Ora vi svelo un segreto: streghe e maghi fabbricano le loro bacchette magiche con i miei rami!

 

 

Un tempo anche le bacchette dei rabdomanti, coloro che cercano l’acqua, dovevano essere fatte con il mio legno.

La cultura popolare mi considera uno degli alberi di buon augurio, come vuole il mio PAN. In Germania ero simbolo di fecondità e perciò si offrivano nocciole alle spose novelle.

 

Si credette pure che io non venissi mai colpito dal fulmine, per grazia della Madonna che recandosi a visitare la cugina Elisabetta trovò sotto ad un mio antenato riparo dal temporale improvvisamente scoppiato.

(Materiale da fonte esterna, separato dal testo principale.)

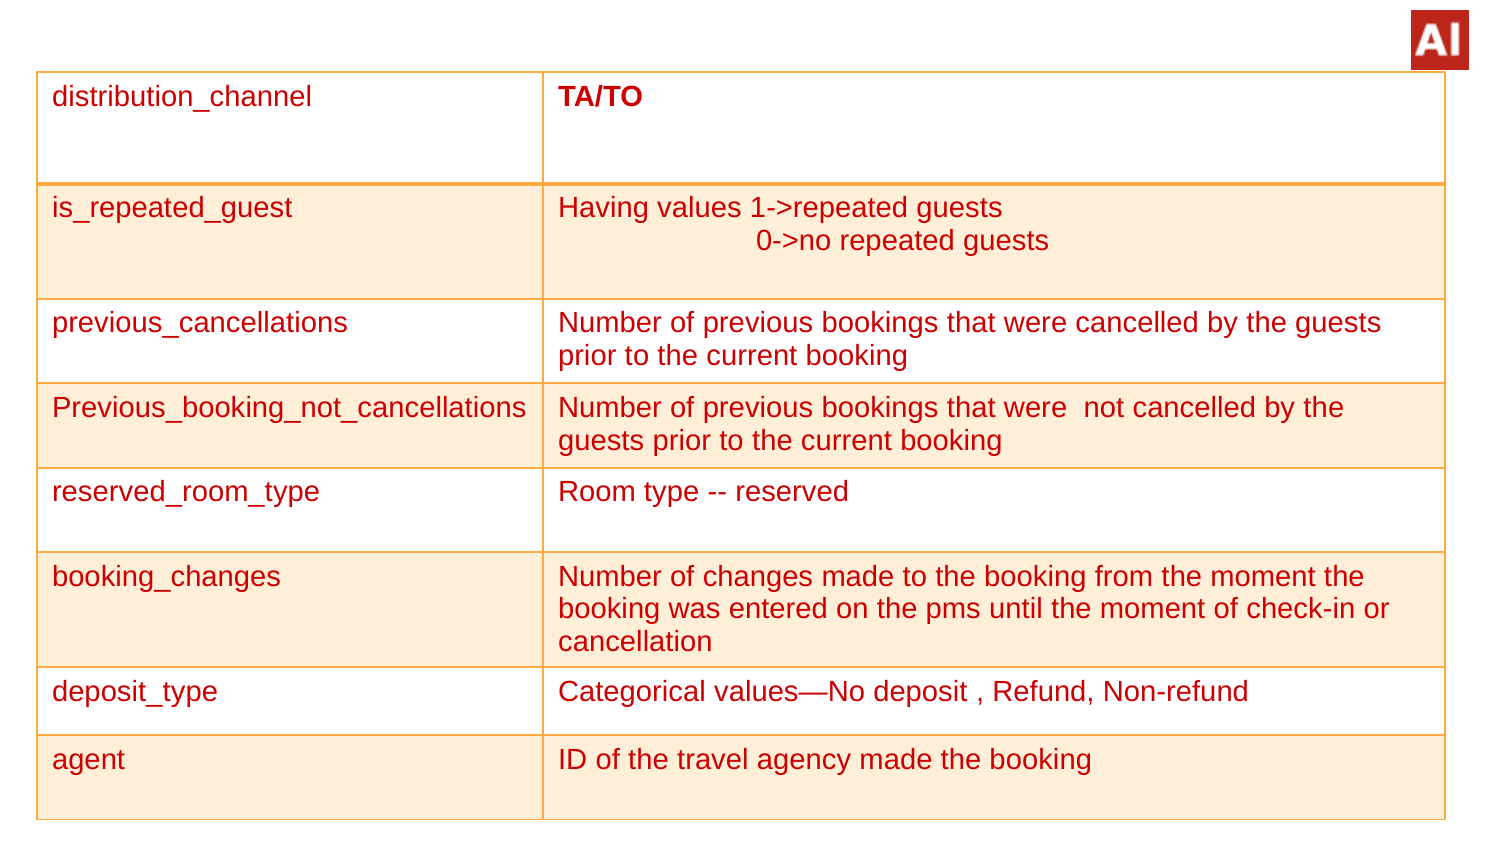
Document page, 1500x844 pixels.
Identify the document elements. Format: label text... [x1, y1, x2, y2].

table_cell Number of previous bookings that were not cancelled by the guests prior to the current booking [544, 384, 1444, 467]
table_cell deposit_type [38, 668, 542, 734]
table_cell reserved_room_type [38, 469, 542, 551]
table_cell Room type -- reserved [544, 469, 1444, 551]
table_cell Number of previous bookings that were cancelled by the guests prior to the current booking [544, 300, 1444, 382]
picture [1411, 10, 1469, 70]
table_cell ID of the travel agency made the booking [544, 736, 1444, 819]
table_cell Having values 1->repeated guests 0->no repeated guests [544, 186, 1444, 298]
table_cell is_repeated_guest [38, 186, 542, 298]
table_cell Number of changes made to the booking from the moment the booking was entered on the pms until the moment of check-in or cancellation [544, 553, 1444, 666]
table_cell Previous_booking_not_cancellations [38, 384, 542, 467]
table_cell Categorical values—No deposit , Refund, Non-refund [544, 668, 1444, 734]
table_cell previous_cancellations [38, 300, 542, 382]
table_header distribution_channel [38, 73, 542, 182]
table_cell agent [38, 736, 542, 819]
table_header TA/TO [544, 73, 1444, 182]
table_cell booking_changes [38, 553, 542, 666]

C’è un poeta che amo molto, Gabriele D’Annunzio, il quale nella sua poesia “I pastori” mi ha riservato un verso!

I PASTORI

 

Settembre, andiamo. E’ tempo di migrare.

Ora in terra d’Abruzzi i miei pastori

lascian gli stazzi e vanno verso il mare

scendono all’Adriatico selvaggio

che verde è come i pascoli dei monti.

 

Han bevuto profondamente ai fonti

alpestri, che sapor d’acqua natia

rimanga ne’ cuori esuli a conforto

che lungo illuda la lor sete in via.

Rinnovato hanno la verga d’avellano.

 

E vanno pel tratturo antico al paino,

quasi per un erbal al fiume silente

su le vestigia di antichi padri.

O voce di colui che primamente

conosce il tremolar della marina!

 

Ora lungh’esso il litoral cammina

la greggia. Senza mutamento è l’aria.

Il sole imbiondì si la viva lana

che quasi dalla sabbia non divaria.

Isciacquio, calpestio, dolci rumori.

Ah perché non son io co’ miei pastori?

 

e … si! I pastori abruzzesi, a settembre quando lasciano i monti per scendere verso il mare, si procurano un nuovo bastone (verga) di nocciolo per guidare il gregge.